I read this recently and wondered if it explains a lot of what’s wrong with much of the treatment provided in the U.S.
Kakonomics is the strange — yet widespread — preference for mediocre exchanges insofar as nobody complains about. Kakonomic worlds are worlds in which people not only live with each other’s laxness, but expect it: I trust you not to keep your promises in full because I want to be free not to keep mine and not to feel bad about it.
How often does the subtle bigotry of low expectations play out in both directions?
Kakonomics is not always bad. Sometimes it allows a certain tacitly negotiated discount that makes life more relaxing for everybody. As one friend who was renovating a country house in Tuscany told me once: “Italian builders never deliver when they promise, but the good thing is they do not expect you to pay them when you promise either.”
It’s not just addiction treatment. I remember about 7 years ago, I had my first cholesterol test. A few weeks later, I received an envelope in the mail with lab results. A few numbers were circled with “too high” or “too low” next to them. There was also a note to fill the enclosed prescription for a statin. I wasn’t crazy about being on a statin for 50 years (I was 35 years old), so I asked for an appointment and asked about diet and exercise. The response I got was shrug and something like, “Sure. You could try that, I guess.”
I felt like I had violated some norm. Here I was, a patient who was looking, not just to reduce a symptom, but to take action to improve my global health and reduce the risk of all sorts additional health problems and I felt like I was being viewed as non-compliant in some way.
These kinds of norms pop up in lots of places.
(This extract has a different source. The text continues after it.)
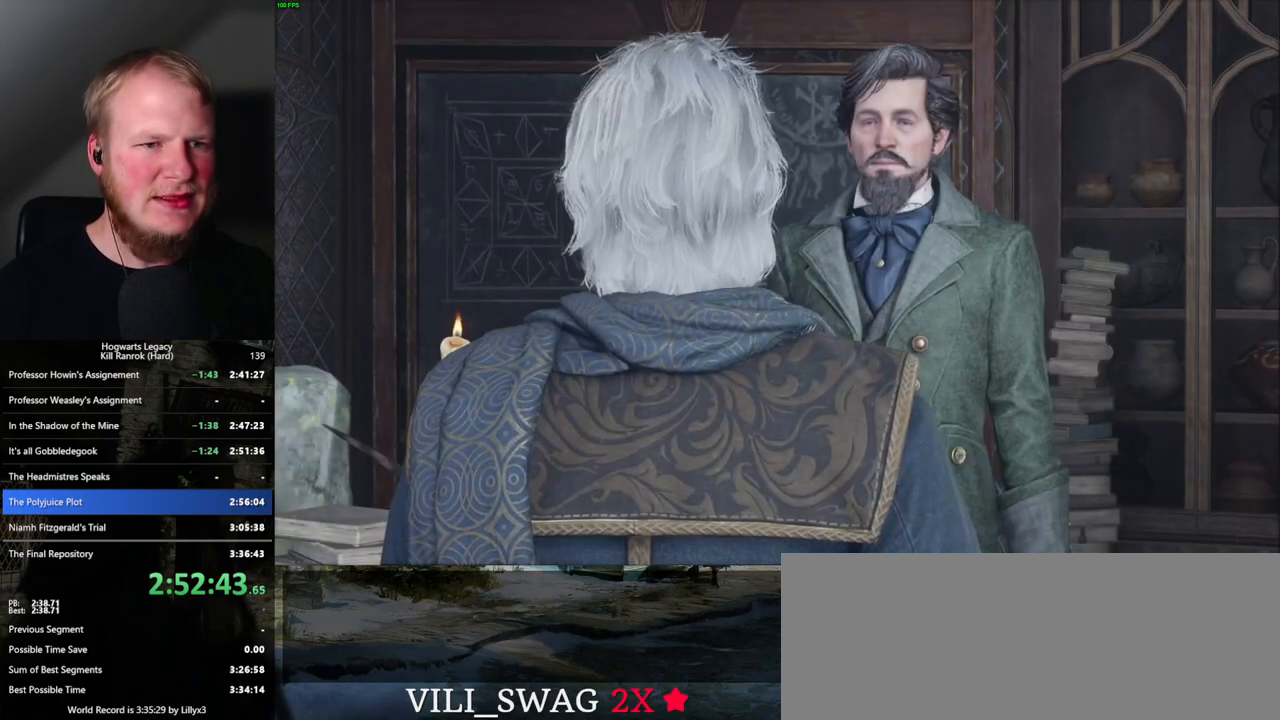
{"keys": ["q", "space"], "mouse": [], "events": [[17, "mouse_wheel", "up"], [17, "space", "down"], [34, "mouse_wheel", "down"], [50, "mouse_wheel", "up"], [67, "q", "up"], [67, "space", "up"], [150, "q", "down"], [167, "space", "down"], [234, "q", "up"], [234, "space", "up"], [300, "q", "down"], [334, "mouse_wheel", "down"], [334, "space", "down"], [384, "mouse_wheel", "up"], [384, "q", "up"], [384, "space", "up"], [467, "q", "down"], [484, "space", "down"]]}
At what cost?
But the major problem of Kakonomics — that in ancient Greek means the economics of the worst — and the reason why it is a form of collective insanity so difficult to eradicate, is that each Low-quality exchange is a local equilibrium in which both parties are satisfied, but each of these exchanges erodes the overall system in the long run. So, the threat to good collective outcomes doesn’t come only from free riders and predators, as mainstream social sciences teach us, but also from well-organized norms of Kakonomics that regulate exchanges for the worse. The cement of society is not just cooperation for the good: in order to understand why life sucks, we should look also at norms of cooperation for a local optimum and a common worse.
What does this look like in treatment, and what does it do to the hope and motivation in a patient with a stigmatized chronic illness? Especially when we know that expectancy impacts outcomes?
UPDATE: What’s interesting about this to me is that while both parties want the mediocre exchange, the addict’s desire for the mediocre exchange is the result of loss of hope from iatrogenic damage. So while the exchange may be consensual, you have problems of power differentials and asymmetrical information. This combination gives one party power over not just what the patient gets, but also what the patient wants and thinks is possible.